Windfall tax/housebuilders: optics trump logic when targeting business

Politicians around the world are imposing or at least proposing windfall taxes on energy groups. One justification is that profits are “too high”. But slippery politicos weaken their own argument by declining to follow it to its logical conclusion: that any mature business with fat profits should pay extra taxes.

Consider Persimmon. The UK housebuilder reported first-half results on Wednesday. Profit margins, as defined by ebita, were 26 per cent, according to S&P Capital IQ. That compared with a figure for BP of 24 per cent over the period.

Persimmon and three other UK housebuilders — Taylor Wimpey, Barratt and Berkeley — have all made fatter profits on this measure than BP and Shell over the past 12 months.

You could argue the case for windfall taxes is stronger. Housebuilders have received heavy indirect government support via subsidies for homebuyers. New housing supply is artificially constrained by an unwieldy and restrictive planning system. Both factors keep prices and margins high.

Persimmon has returned £3bn in dividends over the past five years, more than three times as much as in the preceding five-year period. This year’s payment is expected to match last year’s record £750mn.

There are several reasons UK housebuilders evade calls for excess profit taxes. It would mean indirectly taxing new homebuyers, some of whom were receiving countervailing subsidies, for example.

But energy groups are candidates for special financial punishment for cognitive as much as practical reasons.

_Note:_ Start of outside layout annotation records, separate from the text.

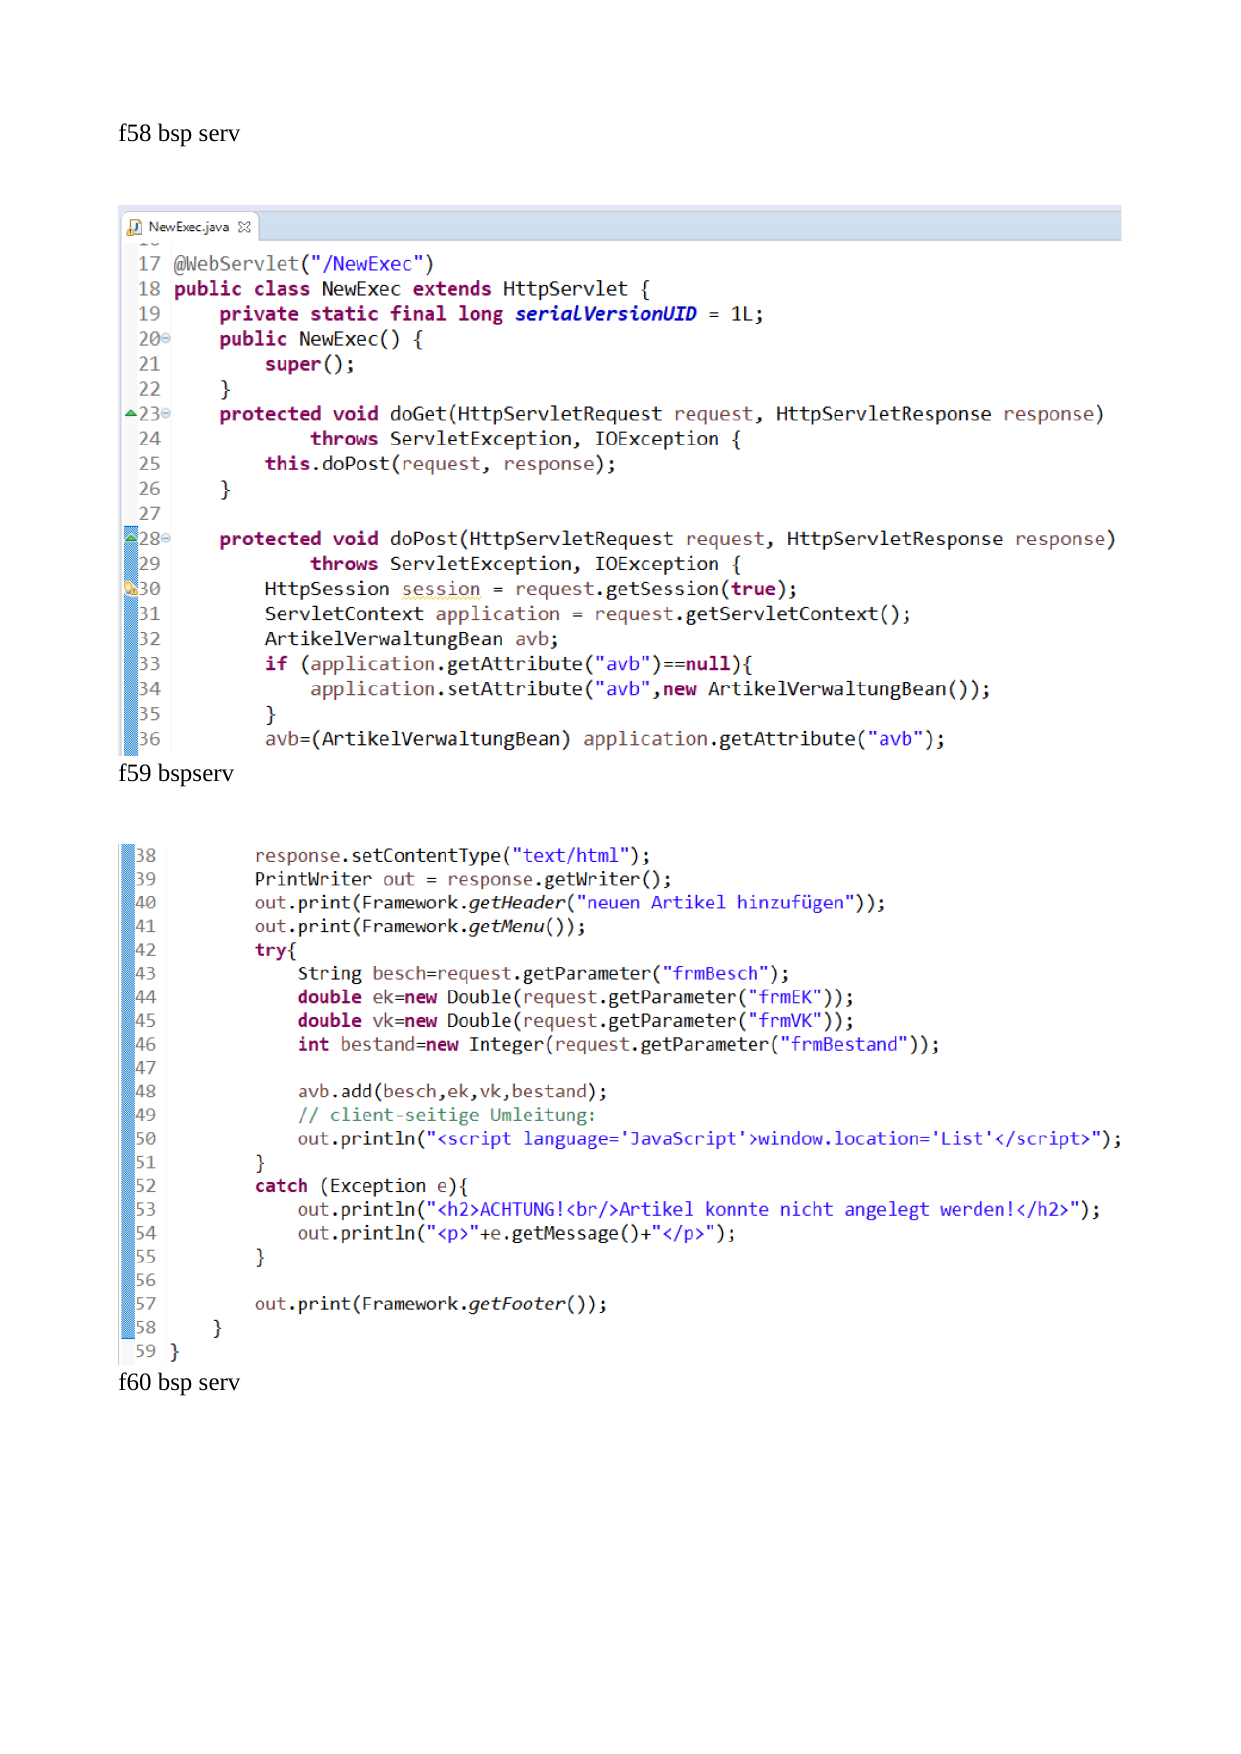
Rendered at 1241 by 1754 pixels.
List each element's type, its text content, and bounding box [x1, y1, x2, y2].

text f60 bsp serv [118, 1367, 1122, 1395]
picture [118, 844, 1122, 1367]
text f59 bspserv [118, 758, 1122, 787]
picture [118, 204, 1122, 758]
text f58 bsp serv [118, 118, 1122, 147]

The sting of higher energy bills is felt by all consumers at the same time, even as energy companies announce higher profits.

In contrast, the discomfort of paying steep prices for new homes afflicts a minority intermittently. Subsequent house price gains mollify the victims.

In both cases, the case against windfall taxes is the same: they stifle investment, reduce supply and lift prices higher.

There is a respectable argument that persistently high profits are a symptom of market failure. The solution to that would be market reform. But policymakers and the public will always prefer lashing out selectively at business to remedying wider flaws.